The ERCOT staff study, as evaluated by DWG does illustrate how important the droop setting is to frequency control. ERCOT staff changed the 5% droop on the governor models used by the DWG to 7% and 9%. The 7% and 9% refers to individual unit droop, not overall system droop. Increasing the unit droop increases the overall system droop. The result of these droop changes can be higher frequency overshoot or uncontrolled frequency decline, depending on the circumstance. The ERCOT staff study illustrates the statements in the DWG study indicating that the recommendations must be implemented to obtain the stated level of system performance. It also illustrates that given the unknown state of the ERCOT system droop, it is possible that an incident could occur when insufficient automatic governor action is available resulting in unexpected and severe frequency swings and loss of load. Implementation of the DWG recommendations should result in an adequate system droop at all times, thus minimizing uncertainty and the likelihood of such system challenges.

Additional Observations

Runs compared:

  • Series 3: 700 MW drop with UFLS, 5% Droop
  • Series 31: 700 MW drop with UFLS, 7% Droop
  • Series 32: 700 MW drop with UFLS, 9% Droop
  • Series 1: 2500 MW drop with UFLS, 5% Droop
  • Series 33: 2500 MW drop with UFLS, 7% Droop
  • Series 34: 2500 MW drop with UFLS, 9% Droop

For the 700 MW drop runs, the major problem encountered is over-frequency.

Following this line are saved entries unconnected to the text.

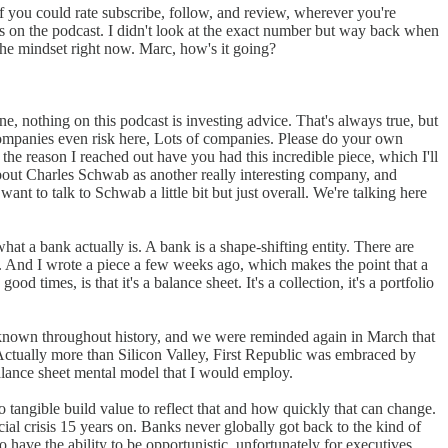
f you could rate subscribe, follow, and review, wherever you're
sts on the podcast. I didn't look at the exact number but way back when
 the mindset right now. Marc, how's it going?
e, nothing on this podcast is investing advice. That's always true, but
 companies even risk here, Lots of companies. Please do your own
f the reason I reached out have you had this incredible piece, which I'll
about Charles Schwab as another really interesting company, and
want to talk to Schwab a little bit but just overall. We're talking here
hat a bank actually is. A bank is a shape-shifting entity. There are
at. And I wrote a piece a few weeks ago, which makes the point that a
 times, is that it's a balance sheet. It's a collection, it's a portfolio
've known throughout history, and we were reminded again in March that
. Actually more than Silicon Valley, First Republic was embraced by
balance sheet mental model that I would employ.
 tangible build value to reflect that and how quickly that can change.
al crisis 15 years on. Banks never globally got back to the kind of
 have the ability to be opportunistic, unfortunately for executives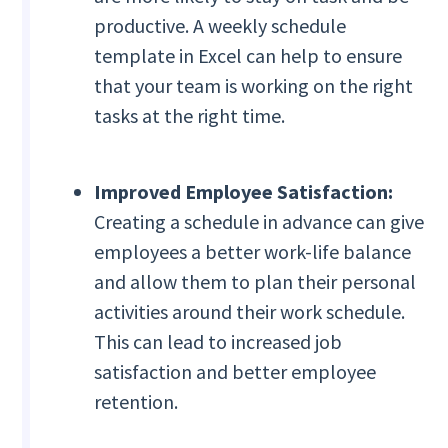
productive. A weekly schedule
template in Excel can help to ensure
that your team is working on the right
tasks at the right time.
Improved Employee Satisfaction:
Creating a schedule in advance can give
employees a better work-life balance
and allow them to plan their personal
activities around their work schedule.
This can lead to increased job
satisfaction and better employee
retention.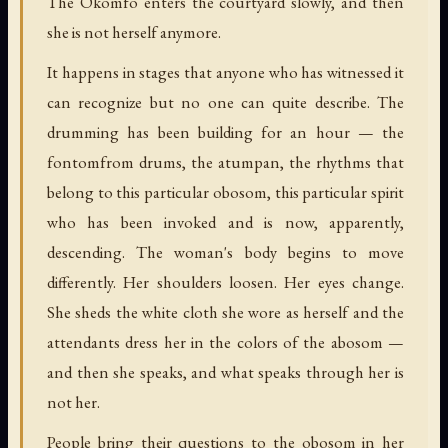
The Okomfo enters the courtyard slowly, and then
she is not herself anymore.
It happens in stages that anyone who has witnessed it
can recognize but no one can quite describe. The
drumming has been building for an hour — the
fontomfrom drums, the atumpan, the rhythms that
belong to this particular obosom, this particular spirit
who has been invoked and is now, apparently,
descending. The woman's body begins to move
differently. Her shoulders loosen. Her eyes change.
She sheds the white cloth she wore as herself and the
attendants dress her in the colors of the abosom —
and then she speaks, and what speaks through her is
not her.
People bring their questions to the obosom in her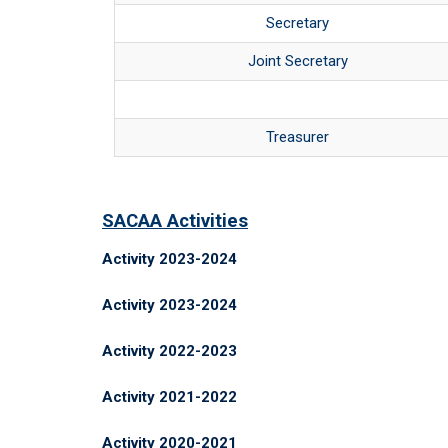
Secretary
Joint Secretary
Treasurer
SACAA Activities
Activity 2023-2024
Activity 2023-2024
Activity 2022-2023
Activity 2021-2022
Activity 2020-2021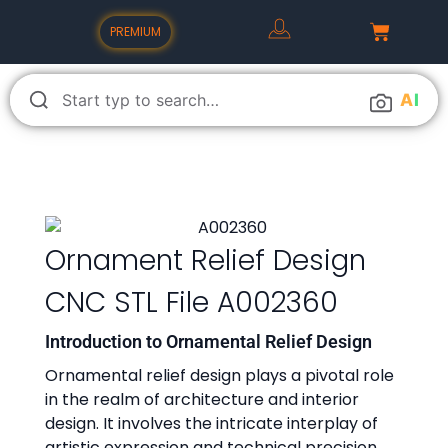
PREMIUM
A
I
Ornament Relief Design
CNC STL File A002360
Introduction to Ornamental Relief Design
Ornamental relief design plays a pivotal role
in the realm of architecture and interior
design. It involves the intricate interplay of
artistic expression and technical precision,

  • For the 5% droop runs, 25 combinations fail (Series 3).
  • For the 7% droop runs, 59 combinations fail (Series 31).
  • For the 9% droop runs, 59 combinations fail (Series 32).

For the 2500 MW drop runs, the major problem encountered is under-frequency.

  • All runs were acceptable with 75%, or 50% interruptible load
  • For the 5% droop runs, with 25% interruptible load (Series 1): No combinations fail: frequency decays to 59.27 Hz, and recovers to 59.76 Hz.
  • For the 7% droop runs, with 25% interruptible load (Series 33): All combinations fail: frequency decays to 59.02 Hz, and doesn’t recover.
  • For the 9% droop runs, with 25% interruptible load (Series 34): All combinations fail: frequency decays to 58.90 Hz, and doesn’t recover. We would probably get some amount of UFLS Stage 2 tripping.
  • For the 5% droop runs, with no interruptible load (Series 1): frequency decays to 59.27 Hz, and recovers to 59.7 Hz.
  • For the 7% droop runs, with no interruptible load (Series 33): frequency decays to 58.88 Hz, and doesn’t recover. UFLS Stage 2 would trip.
  • For the 9% droop runs, with no interruptible load (Series 34): frequency decays to 58.88 Hz, and doesn’t recover. UFLS Stage 2 would trip.